The key to how ordinary people accomplish extraordinary things after traumatic upheaval
Many people suffer trauma in their lifetime. While some experience serious psychological consequences, like post-traumatic stress disorder and other afflictions, many are able to move on and overcome trauma's effects. Then there are those rare individuals who, in the aftermath of great tragedy and turmoil, reassess their priorities, redirect their focus, and accomplish extraordinary feats--they break records, win awards, and meet the seemingly unattainable goals they set for themselves.
These are the supersurvivors.
A leukemia sufferer who won an Olympic gold medal, a blind man who rowed across the Atlantic, a woman who survived genocide in Rwanda and went on to become a President Obama appointee: these are among the extraordinary men and women who moved beyond mere resilience. They radically deviated on their life path, transforming the worst thing to happen to them into their best success.

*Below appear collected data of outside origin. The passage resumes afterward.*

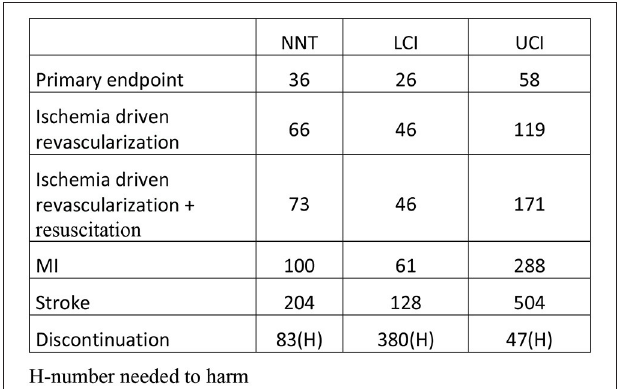
FIGURE 4 | The number needed to treat (NNT) for analyzed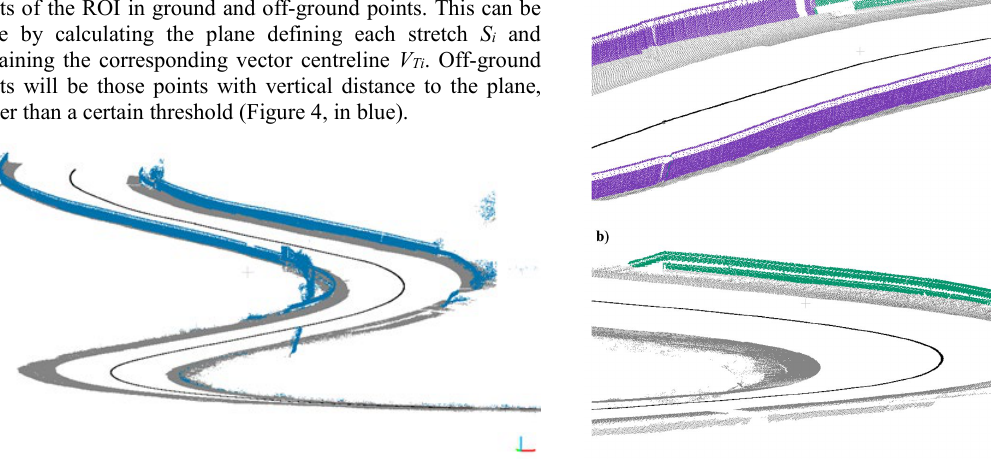
Figure 4. Ground points in grey, off-ground points in blue.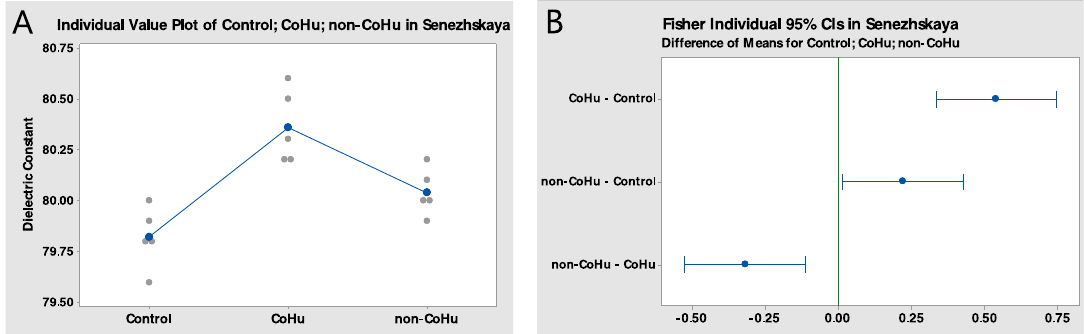
Figure 5. ( A ) Senezhskaya water dielectric constant scattered data in samples treated with CoHu and non-CoHu. ( B ) Fisher pairwise comparisons for dielectric constant measurements in Senezhskaya natural water. CIs are confidence intervals. If an interval does not contain zero, the corresponding means are significantly different.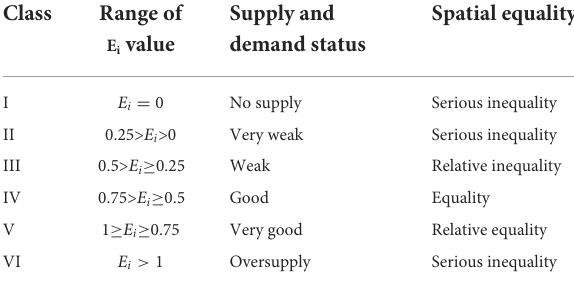
TABLE 1 List of dependent variables.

Renowned psychology researchers David B. Feldman and Lee Daniel Kravetz interviewed dozens of men and women to understand how these individuals pushed beyond their experiences to attain greatness. We discover why certain delusions can be healthy, why forgiveness is good for the body, and why reflecting on death can lead to a better life. And, perhaps counterintuitively, we learn how positive thinking is not always a strategy toward the good. Feldman and Kravetz weave the narratives of these supersurvivors with the latest scientific findings and clinical experience to elucidate how we can learn from their inspiring stories, offering hope that tragedy does not have to cause us to shrink from a full and adventurous life. Supersurvivors is sure to reset our thinking about how we deal with all our challenges, no matter who we are or what we have endured.
About the Author
David B. Feldman, PhD, is among the top experts on hope in the field of psychology. An associate professor of counseling psychology at Santa Clara University, he has written for Psychology Today and the Huffington Post, published research in top scientific journals, and lectured around the world. He lives in the San Francisco Bay Area.
Lee Daniel Kravetz has a master's degree in counseling psychology and is a graduate of the University of Missouri-Columbia School of Journalism. He has written for Psychology Today, the Huffington Post, and the New York Times, among other publications. He lives in the San Francisco Bay Area with his wife and children.